Task instructions - From top to bottom, reproduce the listing without a single change.

The data -
§

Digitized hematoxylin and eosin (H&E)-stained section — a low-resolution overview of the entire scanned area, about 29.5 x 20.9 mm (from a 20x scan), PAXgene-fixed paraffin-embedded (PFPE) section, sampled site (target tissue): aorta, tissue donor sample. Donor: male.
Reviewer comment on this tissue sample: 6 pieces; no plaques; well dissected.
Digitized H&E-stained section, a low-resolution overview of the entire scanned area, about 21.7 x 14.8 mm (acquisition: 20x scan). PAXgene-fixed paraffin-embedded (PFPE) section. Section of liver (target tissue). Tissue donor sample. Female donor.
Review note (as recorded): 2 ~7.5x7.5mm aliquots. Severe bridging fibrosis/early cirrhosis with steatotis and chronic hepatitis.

§

Answer box -
Digitized hematoxylin and eosin (H&E)-stained section — a low-resolution overview of the entire scanned area, about 29.5 x 20.9 mm (from a 20x scan), PAXgene-fixed paraffin-embedded (PFPE) section, sampled site (target tissue): aorta, tissue donor sample. Donor: male.
Reviewer comment on this tissue sample: 6 pieces; no plaques; well dissected.
Digitized H&E-stained section, a low-resolution overview of the entire scanned area, about 21.7 x 14.8 mm (acquisition: 20x scan). PAXgene-fixed paraffin-embedded (PFPE) section. Section of liver (target tissue). Tissue donor sample. Female donor.
Review note (as recorded): 2 ~7.5x7.5mm aliquots. Severe bridging fibrosis/early cirrhosis with steatotis and chronic hepatitis.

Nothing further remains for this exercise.